BEGIN Supplied records

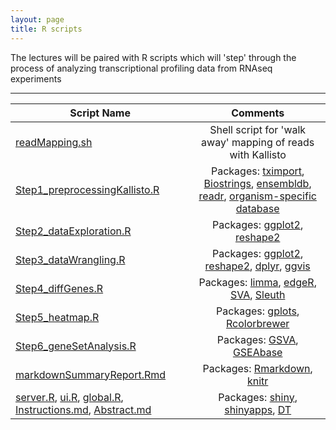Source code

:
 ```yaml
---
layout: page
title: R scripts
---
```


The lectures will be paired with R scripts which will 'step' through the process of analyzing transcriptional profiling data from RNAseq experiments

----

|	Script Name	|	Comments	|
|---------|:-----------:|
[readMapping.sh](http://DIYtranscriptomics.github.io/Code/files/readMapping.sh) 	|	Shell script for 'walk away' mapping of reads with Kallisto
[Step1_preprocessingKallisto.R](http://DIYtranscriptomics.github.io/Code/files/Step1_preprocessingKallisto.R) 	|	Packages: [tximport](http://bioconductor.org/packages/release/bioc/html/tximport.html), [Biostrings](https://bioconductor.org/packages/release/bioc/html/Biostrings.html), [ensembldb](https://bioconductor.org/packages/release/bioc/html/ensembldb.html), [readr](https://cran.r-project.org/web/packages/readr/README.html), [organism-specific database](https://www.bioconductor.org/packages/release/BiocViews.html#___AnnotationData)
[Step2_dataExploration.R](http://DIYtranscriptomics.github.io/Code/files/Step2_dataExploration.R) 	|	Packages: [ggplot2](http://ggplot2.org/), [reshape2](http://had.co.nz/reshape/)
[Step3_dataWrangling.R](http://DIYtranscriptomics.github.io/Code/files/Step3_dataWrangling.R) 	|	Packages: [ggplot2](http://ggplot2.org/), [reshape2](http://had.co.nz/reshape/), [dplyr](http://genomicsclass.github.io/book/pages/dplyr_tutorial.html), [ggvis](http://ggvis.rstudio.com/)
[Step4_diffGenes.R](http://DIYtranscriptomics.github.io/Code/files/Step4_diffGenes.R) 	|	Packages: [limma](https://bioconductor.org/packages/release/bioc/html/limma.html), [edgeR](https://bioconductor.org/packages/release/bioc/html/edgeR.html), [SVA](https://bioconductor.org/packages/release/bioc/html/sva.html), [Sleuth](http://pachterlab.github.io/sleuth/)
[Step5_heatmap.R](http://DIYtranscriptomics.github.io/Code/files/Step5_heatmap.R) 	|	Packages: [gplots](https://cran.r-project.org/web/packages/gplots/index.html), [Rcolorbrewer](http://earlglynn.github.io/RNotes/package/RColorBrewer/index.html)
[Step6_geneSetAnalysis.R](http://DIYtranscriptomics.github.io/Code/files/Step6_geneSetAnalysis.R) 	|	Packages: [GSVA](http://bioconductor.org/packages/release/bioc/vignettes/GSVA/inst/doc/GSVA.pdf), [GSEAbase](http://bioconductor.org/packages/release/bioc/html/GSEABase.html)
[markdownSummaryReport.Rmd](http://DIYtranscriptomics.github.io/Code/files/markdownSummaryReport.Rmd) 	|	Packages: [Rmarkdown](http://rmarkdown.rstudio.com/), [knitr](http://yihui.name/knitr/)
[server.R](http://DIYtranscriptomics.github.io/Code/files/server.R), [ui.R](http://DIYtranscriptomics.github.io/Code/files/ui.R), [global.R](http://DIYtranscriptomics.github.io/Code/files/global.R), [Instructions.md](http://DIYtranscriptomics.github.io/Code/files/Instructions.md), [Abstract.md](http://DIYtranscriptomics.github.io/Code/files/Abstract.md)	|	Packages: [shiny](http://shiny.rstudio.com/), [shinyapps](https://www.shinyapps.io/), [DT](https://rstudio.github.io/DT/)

END Supplied records

*Work item*
Your answer should consist of the lines from the listing that hold the word "scripts".

*Finished exercise*
title: R scripts
The lectures will be paired with R scripts which will 'step' through the process of analyzing transcriptional profiling data from RNAseq experiments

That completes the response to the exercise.